Records supplied -
[Start of Attachment]
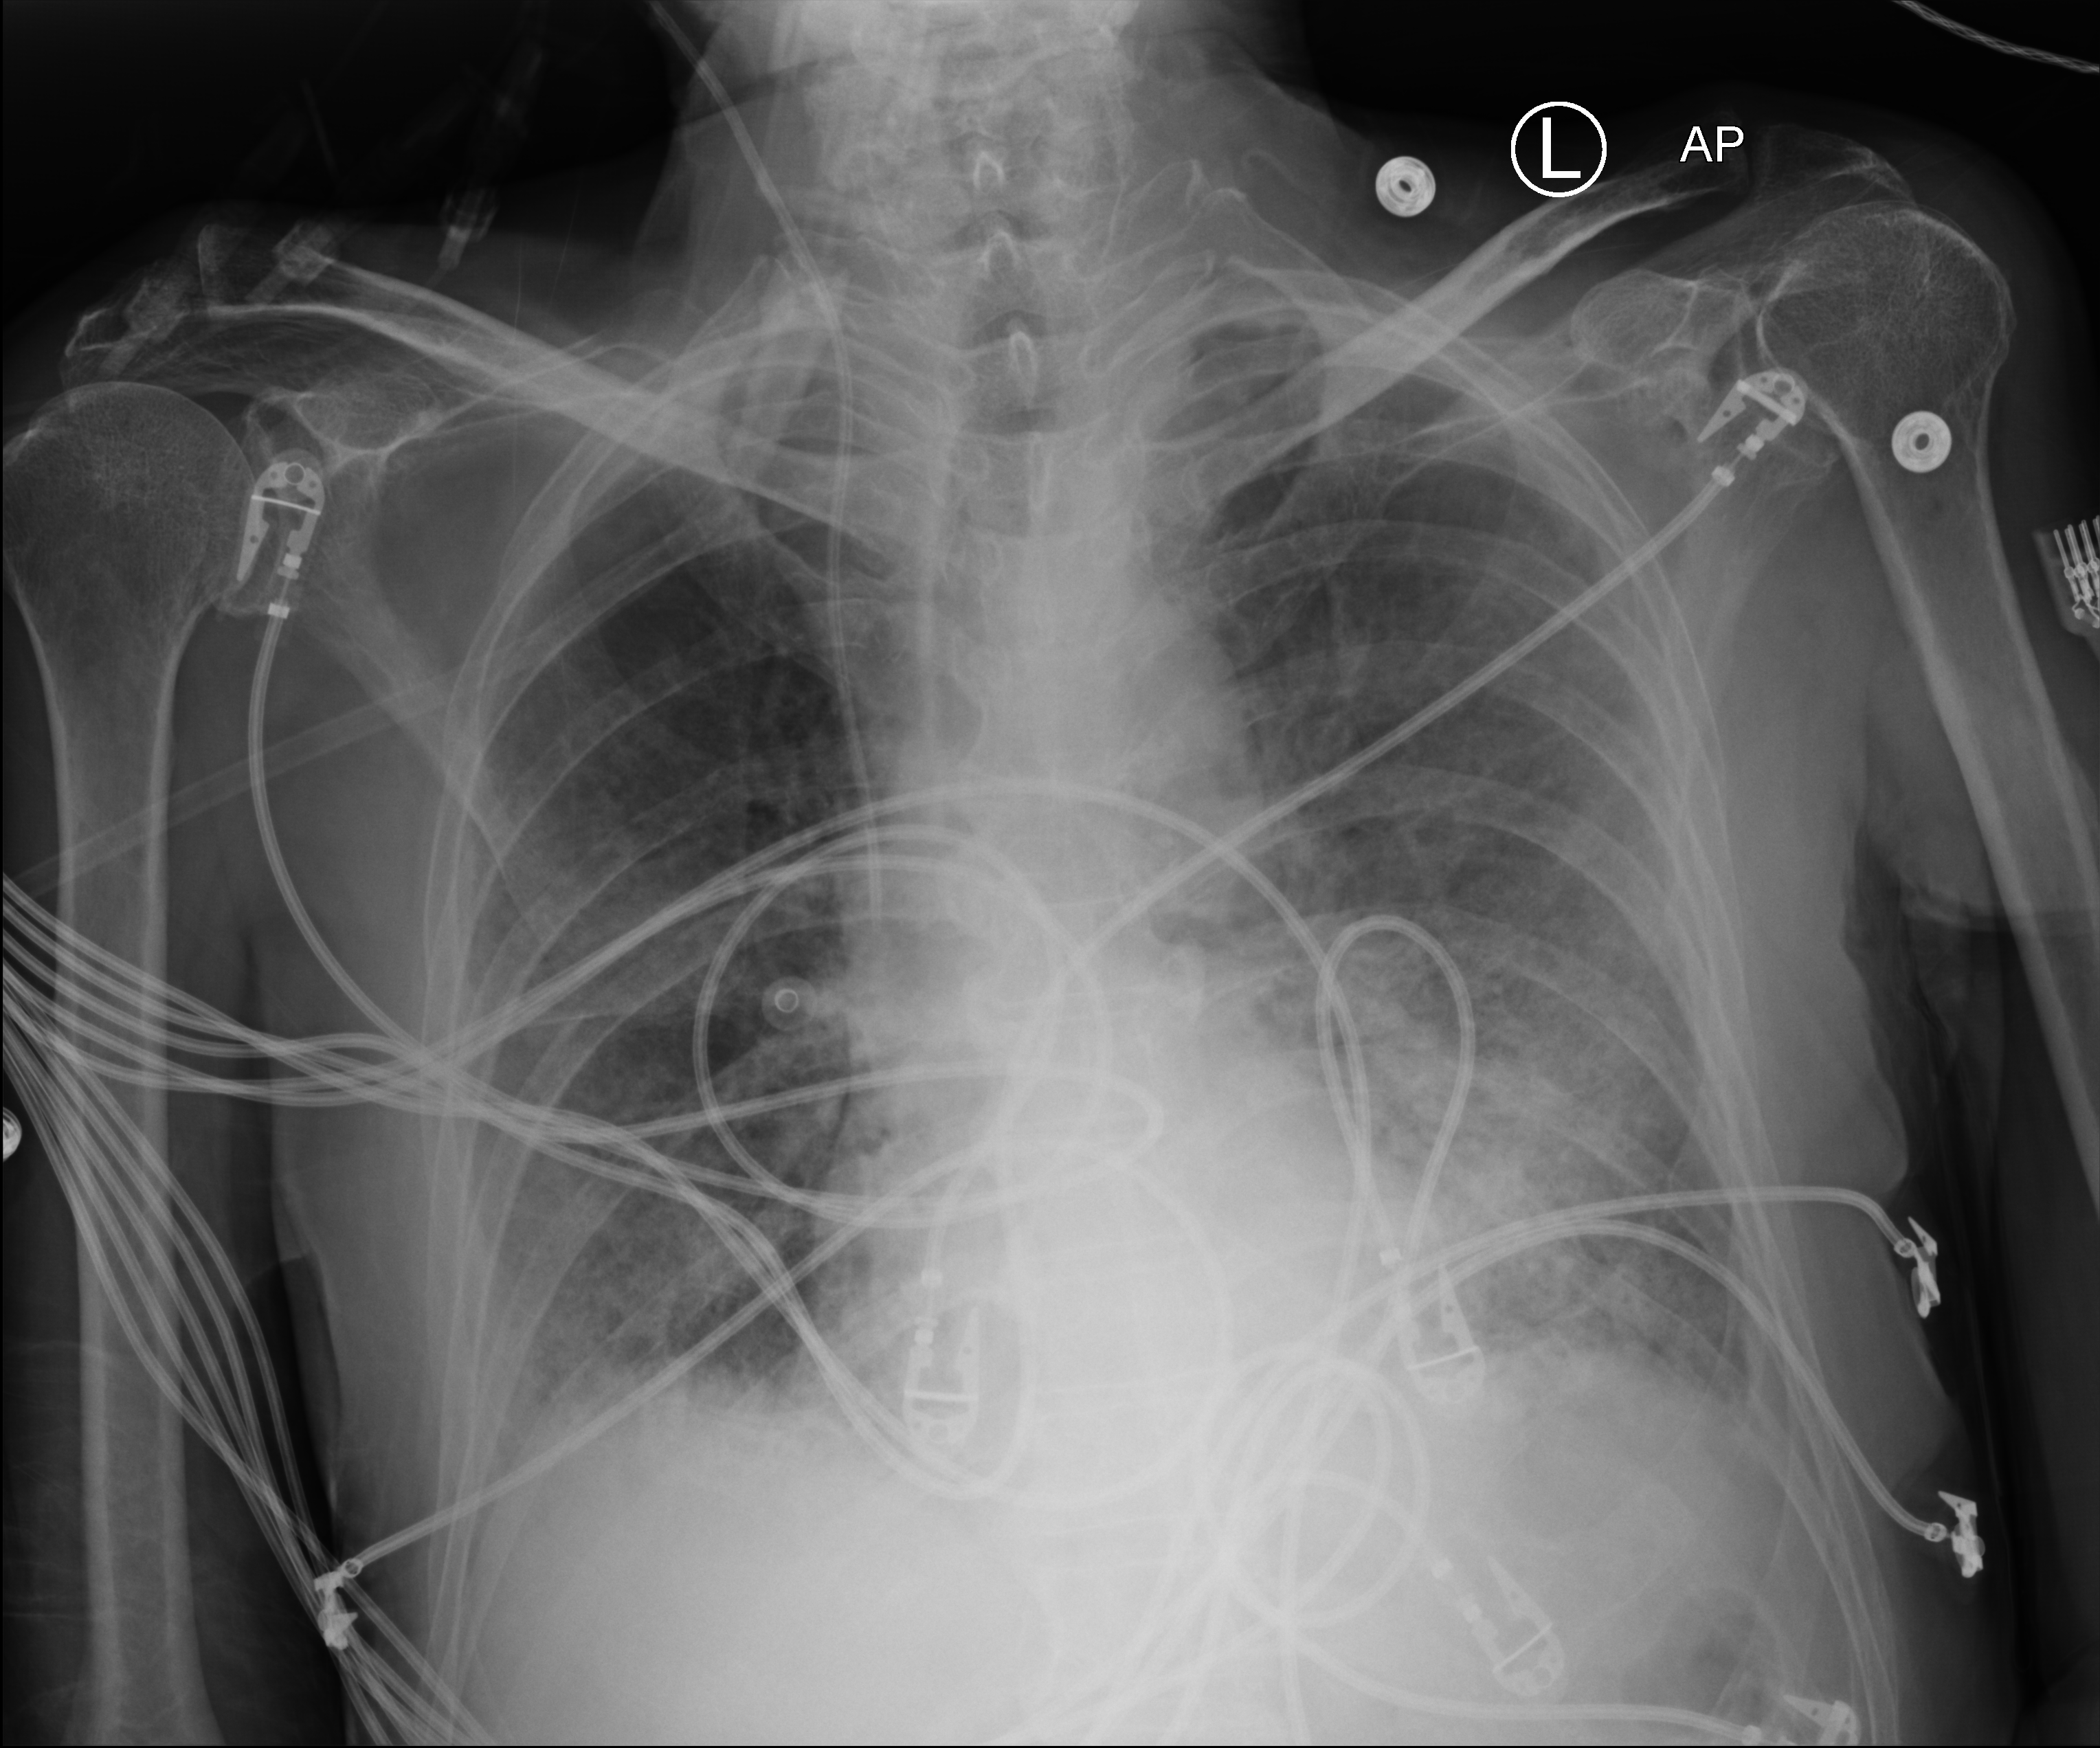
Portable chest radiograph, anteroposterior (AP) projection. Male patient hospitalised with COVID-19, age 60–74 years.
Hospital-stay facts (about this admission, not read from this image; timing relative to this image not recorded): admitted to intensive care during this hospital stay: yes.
[End of Attachment]
[Start of Attachment]
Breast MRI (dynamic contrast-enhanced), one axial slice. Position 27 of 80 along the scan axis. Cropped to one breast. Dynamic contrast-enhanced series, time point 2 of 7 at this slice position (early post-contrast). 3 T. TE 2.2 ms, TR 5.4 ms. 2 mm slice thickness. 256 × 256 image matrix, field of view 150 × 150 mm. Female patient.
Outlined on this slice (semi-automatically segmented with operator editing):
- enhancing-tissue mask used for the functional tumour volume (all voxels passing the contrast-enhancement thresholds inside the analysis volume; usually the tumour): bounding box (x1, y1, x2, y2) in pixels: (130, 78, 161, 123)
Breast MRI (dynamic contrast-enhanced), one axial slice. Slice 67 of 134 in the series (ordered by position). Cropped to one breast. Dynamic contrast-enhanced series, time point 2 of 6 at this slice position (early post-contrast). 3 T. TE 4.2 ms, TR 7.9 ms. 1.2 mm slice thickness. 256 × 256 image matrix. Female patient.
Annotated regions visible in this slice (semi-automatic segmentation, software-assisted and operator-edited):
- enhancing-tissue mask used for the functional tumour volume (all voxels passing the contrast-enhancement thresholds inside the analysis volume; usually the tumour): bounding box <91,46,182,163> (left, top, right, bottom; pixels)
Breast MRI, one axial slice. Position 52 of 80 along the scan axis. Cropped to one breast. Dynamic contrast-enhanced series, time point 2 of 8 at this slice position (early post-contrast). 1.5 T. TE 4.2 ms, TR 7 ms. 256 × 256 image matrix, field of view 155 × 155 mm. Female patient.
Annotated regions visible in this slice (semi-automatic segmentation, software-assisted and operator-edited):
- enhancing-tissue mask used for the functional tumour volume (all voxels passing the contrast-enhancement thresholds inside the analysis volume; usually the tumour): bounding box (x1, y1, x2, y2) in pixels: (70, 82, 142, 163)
[End of Attachment]
Reproduce only the lines above spanning from the line containing "Portable chest radiograph, anteroposterior" through the line containing "Hospital-stay facts (about", word for word.

Portable chest radiograph, anteroposterior (AP) projection. Male patient hospitalised with COVID-19, age 60–74 years.
Hospital-stay facts (about this admission, not read from this image; timing relative to this image not recorded): admitted to intensive care during this hospital stay: yes.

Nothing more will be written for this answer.